◆ **練習問題**:
a – 本文では、ACTF2017はいつ、どこで開かれましたか。
b – 本文の「さらに「現場のデジタル化での」から「ことができたとのことである。」までを、「光が丘区民ホール」を「区民ホール」に差し替えて書き直してください。

◆ **本文抜粋**:
さらに「現場のデジタル化での困難、導入の費用負担、会社の限界を超えるようなものについて把握しているのか?」との質問があり、小山氏は「ACTFの特徴はフォーラムなどを通して、会場のみなさんと意見交換することにある」との回答がなされた。
●最終報告会レポート
報告者 一般社団法人日本アニメーター・演出協会 小山敬治氏
本年度のACTF(アニメーション・クリエイティブ・テクノロジー・フォーラム)2017は、2017年2月11日(土)に練馬区・光が丘区民ホールにて開催し、主催は文化庁、一般社団法人日本アニメーター・演出協会(JAniCA)ACTF事務局で、共催は株式会社ワコム、株式会社セルシス、後援は一般社団法人日本動画協会、一般社団法人練馬アニメーション、一般財団法人デジタルコンテンツ協会、公益財団法人画像情報教育振興協会(CG-ARTS)、協賛は練馬区、協力は学校法人片柳学園 日本工学院専門学校であるという。会場の光が丘区民ホールは昨年の会場の約2/3とやや狭くなってしまい、開催前に運営に不安もあったが無事開催することができたとのことである。

◆ **提供データ**:

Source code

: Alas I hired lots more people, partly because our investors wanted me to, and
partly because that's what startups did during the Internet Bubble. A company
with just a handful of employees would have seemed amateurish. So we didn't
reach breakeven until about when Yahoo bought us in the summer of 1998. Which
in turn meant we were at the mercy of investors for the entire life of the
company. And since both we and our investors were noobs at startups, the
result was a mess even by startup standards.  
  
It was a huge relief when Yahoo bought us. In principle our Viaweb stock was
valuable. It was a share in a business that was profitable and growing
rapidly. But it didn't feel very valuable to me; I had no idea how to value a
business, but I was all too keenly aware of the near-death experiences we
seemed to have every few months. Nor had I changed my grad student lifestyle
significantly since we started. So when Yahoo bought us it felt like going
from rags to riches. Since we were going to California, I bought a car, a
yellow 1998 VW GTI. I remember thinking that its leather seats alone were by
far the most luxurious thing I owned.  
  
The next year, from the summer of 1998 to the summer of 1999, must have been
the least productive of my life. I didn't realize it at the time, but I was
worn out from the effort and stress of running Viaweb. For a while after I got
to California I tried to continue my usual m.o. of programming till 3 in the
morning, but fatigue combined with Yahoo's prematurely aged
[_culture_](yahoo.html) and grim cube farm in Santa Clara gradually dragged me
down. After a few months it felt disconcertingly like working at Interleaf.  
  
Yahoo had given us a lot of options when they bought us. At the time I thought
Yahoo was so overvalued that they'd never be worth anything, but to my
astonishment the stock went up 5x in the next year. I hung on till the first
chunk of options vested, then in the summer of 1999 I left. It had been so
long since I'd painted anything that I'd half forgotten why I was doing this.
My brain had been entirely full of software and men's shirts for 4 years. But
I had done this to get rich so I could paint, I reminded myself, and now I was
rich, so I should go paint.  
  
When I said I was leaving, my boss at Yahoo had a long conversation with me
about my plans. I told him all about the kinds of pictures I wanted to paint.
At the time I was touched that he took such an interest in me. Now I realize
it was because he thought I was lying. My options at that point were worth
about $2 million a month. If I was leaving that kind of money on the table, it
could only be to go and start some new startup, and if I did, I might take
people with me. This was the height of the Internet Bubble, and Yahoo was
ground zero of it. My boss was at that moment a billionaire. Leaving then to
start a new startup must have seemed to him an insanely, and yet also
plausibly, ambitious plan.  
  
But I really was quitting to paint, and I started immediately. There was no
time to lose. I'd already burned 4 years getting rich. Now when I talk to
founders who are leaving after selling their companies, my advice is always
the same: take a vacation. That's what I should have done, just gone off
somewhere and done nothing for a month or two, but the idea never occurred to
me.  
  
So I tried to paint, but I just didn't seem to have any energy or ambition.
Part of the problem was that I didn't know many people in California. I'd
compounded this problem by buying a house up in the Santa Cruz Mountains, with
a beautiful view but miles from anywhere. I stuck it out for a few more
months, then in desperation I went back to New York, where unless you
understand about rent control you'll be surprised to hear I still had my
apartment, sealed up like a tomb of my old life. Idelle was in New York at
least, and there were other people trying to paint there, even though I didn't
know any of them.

◆ **練習問題の解答**:
a – 2017年2月11日(土)に、練馬区・光が丘区民ホールで開かれました。

b –
さらに「現場のデジタル化での困難、導入の費用負担、会社の限界を超えるようなものについて把握しているのか?」との質問があり、小山氏は「ACTFの特徴はフォーラムなどを通して、会場のみなさんと意見交換することにある」との回答がなされた。
●最終報告会レポート
報告者 一般社団法人日本アニメーター・演出協会 小山敬治氏
本年度のACTF(アニメーション・クリエイティブ・テクノロジー・フォーラム)2017は、2017年2月11日(土)に練馬区・区民ホールにて開催し、主催は文化庁、一般社団法人日本アニメーター・演出協会(JAniCA)ACTF事務局で、共催は株式会社ワコム、株式会社セルシス、後援は一般社団法人日本動画協会、一般社団法人練馬アニメーション、一般財団法人デジタルコンテンツ協会、公益財団法人画像情報教育振興協会(CG-ARTS)、協賛は練馬区、協力は学校法人片柳学園 日本工学院専門学校であるという。会場の区民ホールは昨年の会場の約2/3とやや狭くなってしまい、開催前に運営に不安もあったが無事開催することができたとのことである。